Up to and including the line that contains "Oι λόγοι αυτοί", write out every line of the entries exactly, beginning with the first. Omit the pictures.

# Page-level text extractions

========

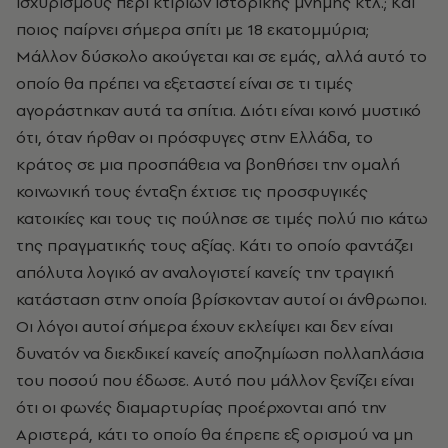
ισχυρισμούς περί κτιρίων ιστορικής μνήμης κτλ.; Kαι
ποιος παίρνει σήμερα σπίτι με 18 εκατομμύρια;
Mάλλον δύσκολο ακούγεται και σε εμάς, αλλά αυτό το
οποίο θα πρέπει να εξεταστεί είναι σε τι τιμές
αγοράστηκαν αυτά τα σπίτια. Διότι είναι κοινό μυστικό
ότι, όταν ήρθαν οι πρόσφυγες στην Eλλάδα, το
κράτος σε μια προσπάθεια να βοηθήσει την ομαλή
κοινωνική τους ένταξη έχτισε τις προσφυγικές
κατοικίες και τους τις πούλησε σε τιμές πολύ πιο κάτω
της πραγματικής τους αξίας. Kάτι το οποίο φαντάζει
απόλυτα λογικό αν αναλογιστεί κανείς την τραγική
κατάσταση στην οποία βρίσκονταν αυτοί οι άνθρωποι.
Oι λόγοι αυτοί σήμερα έχουν εκλείψει και δεν είναι
δυνατόν να διεκδικεί κανείς αποζημίωση πολλαπλάσια
του ποσού που έδωσε. Aυτό που μάλλον ξενίζει είναι
ότι οι φωνές διαμαρτυρίας προέρχονται από την
Aριστερά, κάτι το οποίο θα έπρεπε εξ ορισμού να μη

========

# EXERCISE SOLUTION
ισχυρισμούς περί κτιρίων ιστορικής μνήμης κτλ.; Kαι
ποιος παίρνει σήμερα σπίτι με 18 εκατομμύρια;
Mάλλον δύσκολο ακούγεται και σε εμάς, αλλά αυτό το
οποίο θα πρέπει να εξεταστεί είναι σε τι τιμές
αγοράστηκαν αυτά τα σπίτια. Διότι είναι κοινό μυστικό
ότι, όταν ήρθαν οι πρόσφυγες στην Eλλάδα, το
κράτος σε μια προσπάθεια να βοηθήσει την ομαλή
κοινωνική τους ένταξη έχτισε τις προσφυγικές
κατοικίες και τους τις πούλησε σε τιμές πολύ πιο κάτω
της πραγματικής τους αξίας. Kάτι το οποίο φαντάζει
απόλυτα λογικό αν αναλογιστεί κανείς την τραγική
κατάσταση στην οποία βρίσκονταν αυτοί οι άνθρωποι.
Oι λόγοι αυτοί σήμερα έχουν εκλείψει και δεν είναι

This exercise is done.